As a nurse on the pediatric floor, my finest days were those when the care team worked together, like a well-oiled machine – when we all came together to manage and support patient care. Feeling appreciated, supported and heard by my team for the greatest good of the patient not only improved patient care, but also provided me with great job satisfaction.

In honor of National Nurses Week (starting May 6), National Nurses Day (May 12) and every other day, hospitals and other health organizations can support nurses and other patient care team members by providing a safe and fully staffed work environment, the appropriate tools needed to perform the job, and easy access to the right team members when you need them. Oh, and of course…good coffee.

Providing good coffee should be easy (emphasis on should), but providing easy access to team members on a dynamic hospital campus can be quite challenging. Each service or department has different rules around who and when to call at various times of the day. Trying to memorize all of those preferences can be very frustrating.

Making things even more complicated is the fact that call schedules are distributed throughout the hospital all different ways. Some are electronic while others are posted (printed copies) throughout the unit. Regardless of how it is shared, the schedule itself can be a puzzle to figure out. Even if you figure out how to actually reach them, providers are busy. They are doing what they get paid to do – seeing patients, performing surgeries and procedures, assisting in a trauma, or catching up on charting.

The key to providing easy access is understanding how each team member functions in his or her specific role, what communication methods and devices work for them, how other responsibilities impact their ability to respond, and potentially where they are located in the hospital.  This is where many communication tools lose their way, by taking a one-size-fits-all approach and trying to support nurse communication in one broad sweep.  Nursing jobs and their respective duties are as varied as the different services communication rules and preferences.

For example, Nurse Care Coordinators function as air traffic controllers for their respective services. These nurses tend to stay in this role for a long period of time. They become experts at triaging their services. They are typically stationary at a computer while their providers are mobile. They collect all incoming communication from pages to calls, and distribute them among the providers. They spend a lot of time communicating with their team via the phone.

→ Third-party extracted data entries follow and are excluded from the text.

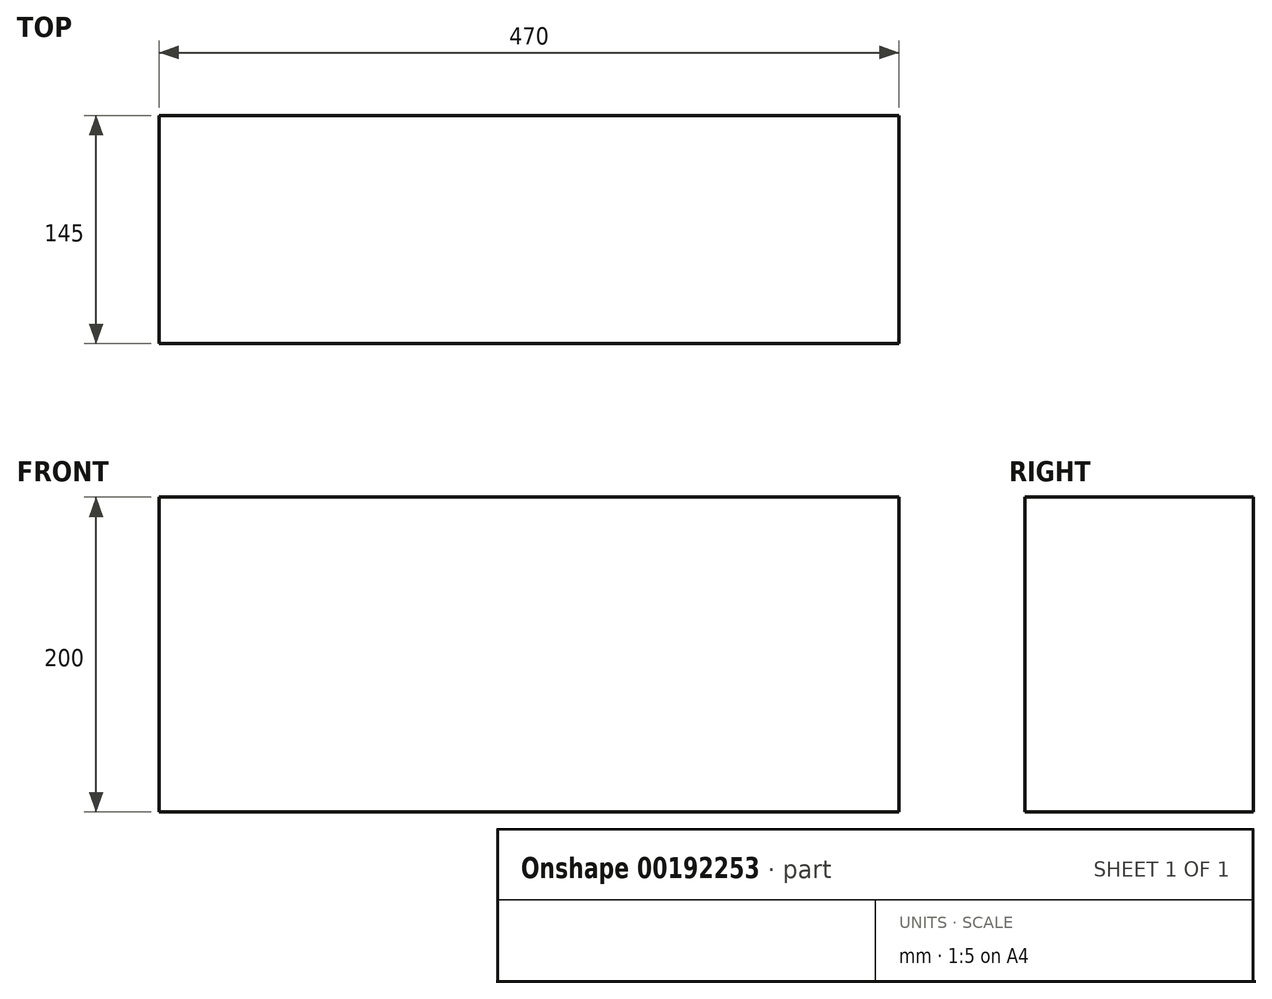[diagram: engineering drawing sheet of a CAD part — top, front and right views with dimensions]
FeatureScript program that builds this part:
annotation { "Feature Type Name" : "Feature", "Feature Type Description" : "" }
export const myFeature = defineFeature(function(context is Context, id is Id, definition is map)
    precondition{}
    {
        {
            var Q0;
            Q0=qCreatedBy(makeId("Front.planeOp"),FACE);
            var sketch = newSketch(context, id + "F0", { "sketchPlane" : qUnion([Q0])});
            skLineSegment(sketch, "E0.bottom", {"start": v(235, -100) * mm, "end": v(-235, -100) * mm});
            skLineSegment(sketch, "E0.top", {"start": v(235, 100) * mm, "end": v(-235, 100) * mm});
            skLineSegment(sketch, "E0.left", {"start": v(235, -100) * mm, "end": v(235, 100) * mm});
            skLineSegment(sketch, "E0.right", {"start": v(-235, -100) * mm, "end": v(-235, 100) * mm});
            skPoint(sketch, "E0.middle", {"position": v(0, 0) * mm});
            skSolve(sketch);
        }
        {
            var Q0;
            Q0=makeQuery(id+"F0.imprint","IMPRINT",FACE,{"disambiguationData":[TD([[makeQuery(id+"F0.imprint","IMPRINT",EDGE,{"derivedFrom":sQuery(id+"F0.wireOp",EDGE,"E0.bottom")}),-1.0]])]});
            extrude(context, id + "F1", {"entities" : qUnion([Q0]), "depth" : 145 * mm});
        }
    });
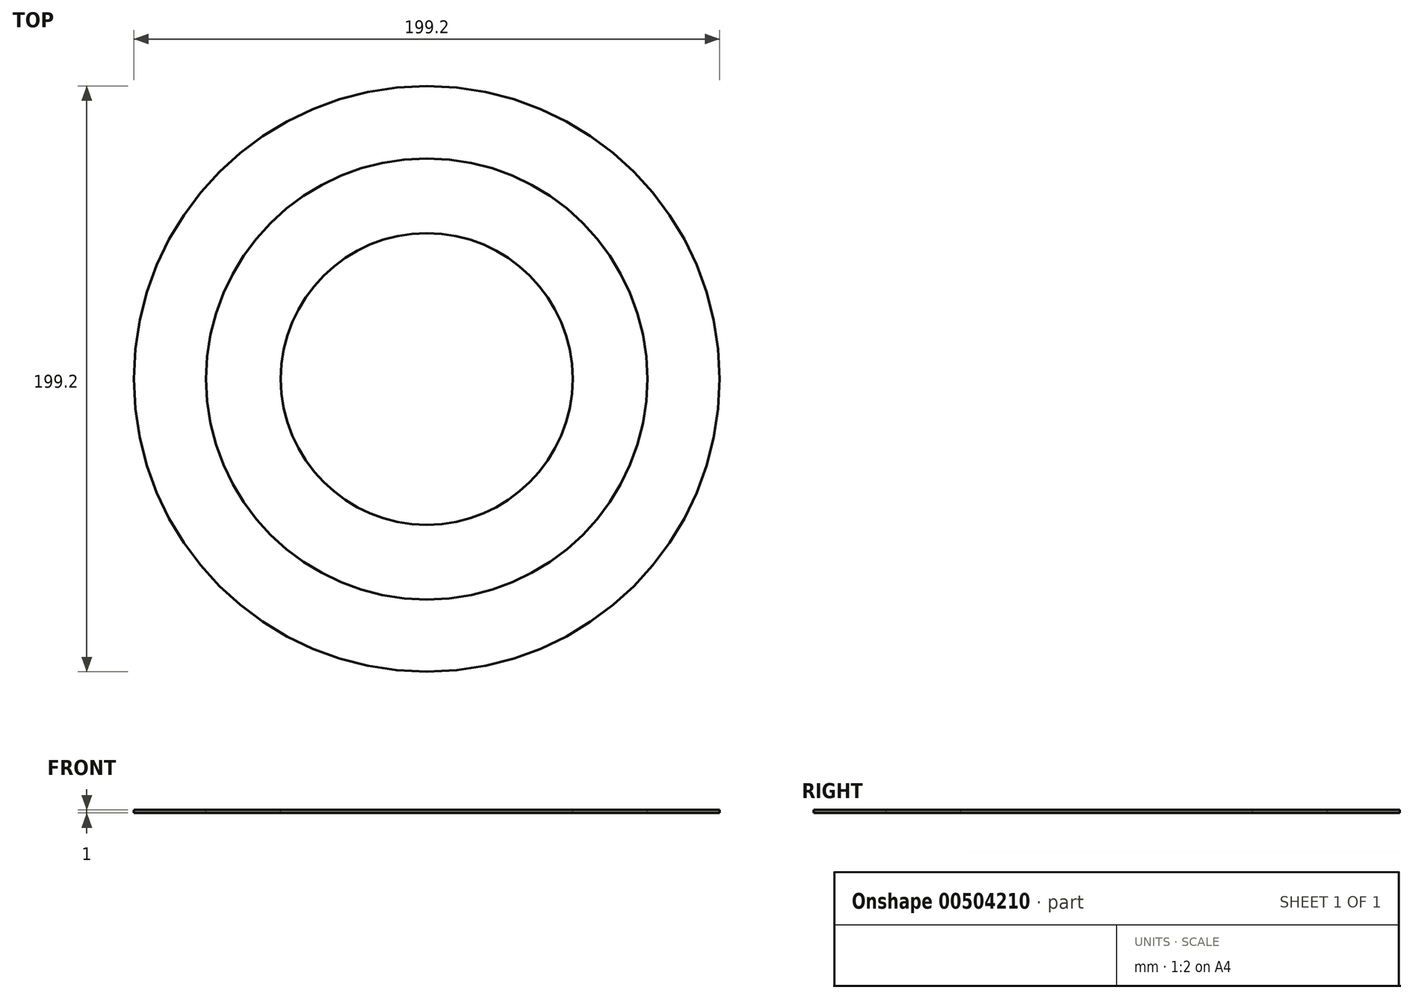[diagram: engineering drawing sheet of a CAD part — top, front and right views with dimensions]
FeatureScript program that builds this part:
annotation { "Feature Type Name" : "Feature", "Feature Type Description" : "" }
export const myFeature = defineFeature(function(context is Context, id is Id, definition is map)
    precondition{}
    {
        {
            var Q0;
            Q0=qCreatedBy(makeId("Top.planeOp"),FACE);
            var sketch = newSketch(context, id + "F0", { "sketchPlane" : qUnion([Q0])});
            skCircle(sketch, "E0", {"center": v(0, 0) * mm, "radius": 100 * mm});
            skCircle(sketch, "E1", {"center": v(0, 0) * mm, "radius": 99.6 * mm});
            skCircle(sketch, "E2", {"center": v(0, 0) * mm, "radius": 75 * mm});
            skCircle(sketch, "E3", {"center": v(0, 0) * mm, "radius": 74.6 * mm});
            skCircle(sketch, "E4", {"center": v(0, 0) * mm, "radius": 50 * mm});
            skCircle(sketch, "E5", {"center": v(0, 0) * mm, "radius": 49.6 * mm});
            skSolve(sketch);
        }
        {
            var Q0;
            Q0=makeQuery(id+"F0.imprint","IMPRINT",FACE,{"disambiguationData":[TD([[makeQuery(id+"F0.imprint","IMPRINT",EDGE,{"derivedFrom":sQuery(id+"F0.wireOp",EDGE,"E1")}),1.0]])]});
            var Q1;
            Q1=makeQuery(id+"F0.imprint","IMPRINT",FACE,{"disambiguationData":[TD([[makeQuery(id+"F0.imprint","IMPRINT",EDGE,{"derivedFrom":sQuery(id+"F0.wireOp",EDGE,"E3")}),1.0]])]});
            var Q2;
            Q2=makeQuery(id+"F0.imprint","IMPRINT",FACE,{"disambiguationData":[TD([[makeQuery(id+"F0.imprint","IMPRINT",EDGE,{"derivedFrom":sQuery(id+"F0.wireOp",EDGE,"E5")}),1.0]])]});
            var Q3;
            Q3=sQuery(id+"F0.wireOp",EDGE,"E1");
            var Q4;
            Q4=sQuery(id+"F0.wireOp",EDGE,"E2");
            var Q5;
            Q5=sQuery(id+"F0.wireOp",EDGE,"E5");
            extrude(context, id + "F1", {"entities" : qUnion([Q0, Q1, Q2]), "bodyType" : ToolBodyType.SURFACE, "surfaceEntities" : qUnion([Q3, Q4, Q5]), "depth" : 1 * mm});
        }
    });
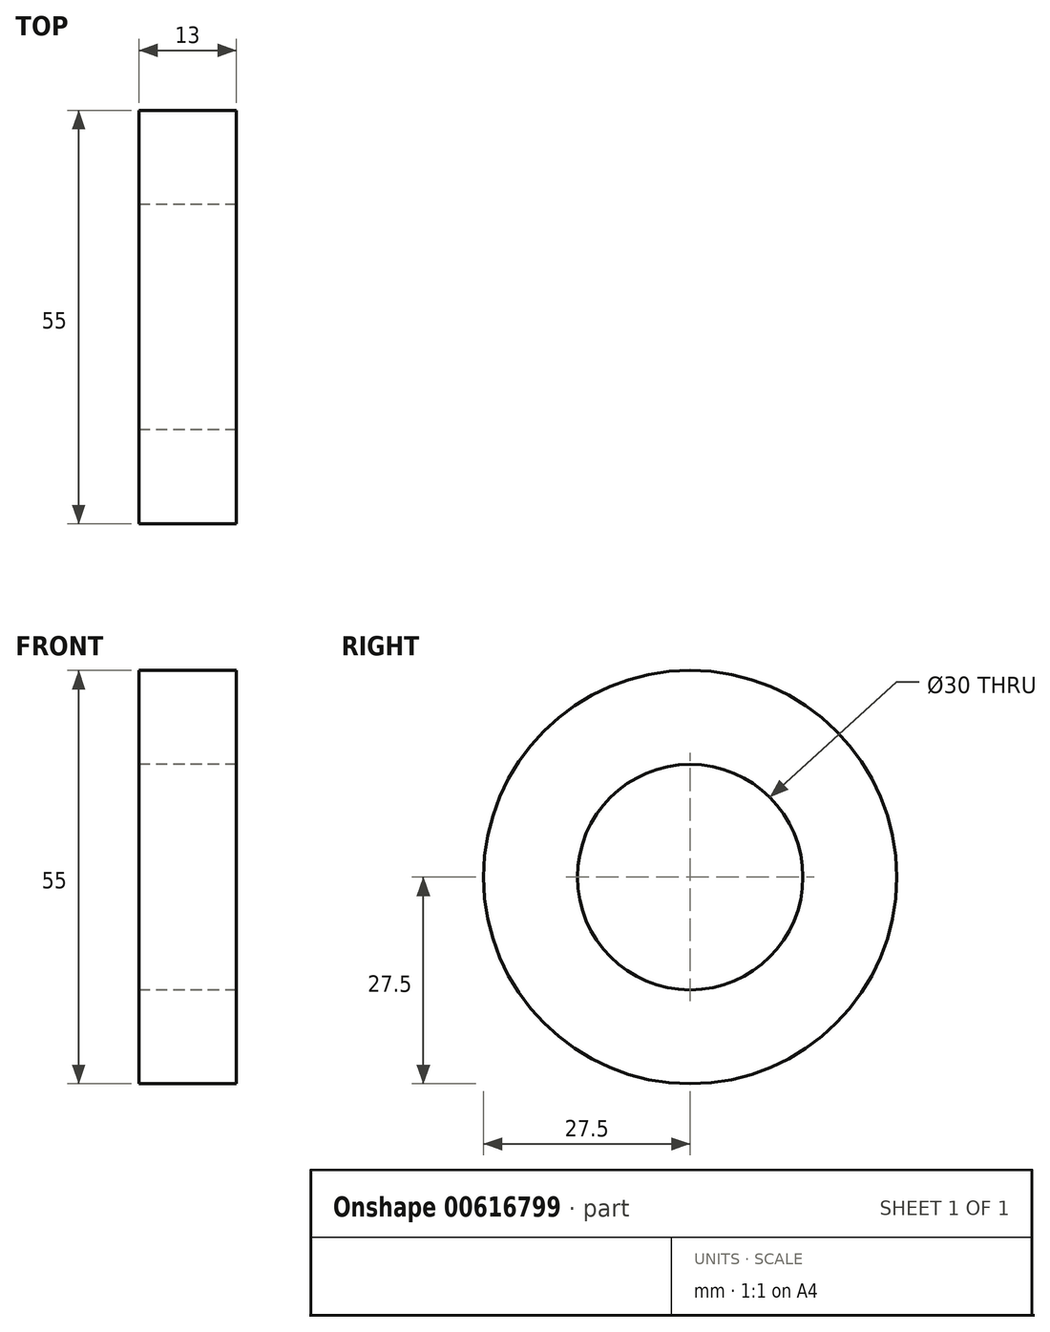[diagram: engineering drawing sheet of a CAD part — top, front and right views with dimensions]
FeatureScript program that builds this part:
annotation { "Feature Type Name" : "Feature", "Feature Type Description" : "" }
export const myFeature = defineFeature(function(context is Context, id is Id, definition is map)
    precondition{}
    {
        {
            var Q0;
            Q0=qCreatedBy(makeId("Right.planeOp"),FACE);
            var sketch = newSketch(context, id + "F0", { "sketchPlane" : qUnion([Q0])});
            skCircle(sketch, "E0", {"center": v(0, 0) * mm, "radius": 15 * mm});
            skCircle(sketch, "E1", {"center": v(0, 0) * mm, "radius": 27.5 * mm});
            skSolve(sketch);
        }
        {
            var Q0;
            Q0 = qSketchRegion(id + "F0", true);
            extrude(context, id + "F1", {"entities" : qUnion([Q0]), "depth" : 13 * mm, "offsetDistance" : 25 * mm});
        }
    });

Floor Nurses range from new grads to seasoned nurses. They have the potential to work with 3-5 different service providers for just one patient. Most of the communication from the floor is through a one-way paging system. Floor nurses are on their feet and on the move for the majority of their shift. It is rare to find a floor nurse sitting down.

Home Health Nurses operate outside the walls of the hospital. They can be found in their offices, on the road, or in their patients’ homes. Good communication is vital for the care of their patients. Traditionally, communication with the care team has occurred through the one-way paging system or through the EHR, but there are limitations with that approach. Strong two-way communication makes it much easier for them to do their job, and ensures better transition of care when necessary.

I am excited that the company I work for understands the unique challenges each nursing position faces, and gives voice to all of them by making sure they are always represented at the planning and design table.  During the 2019 National Nurses Week, lets give thanks to all of the nurses for the important role each of them plays throughout the care continuum.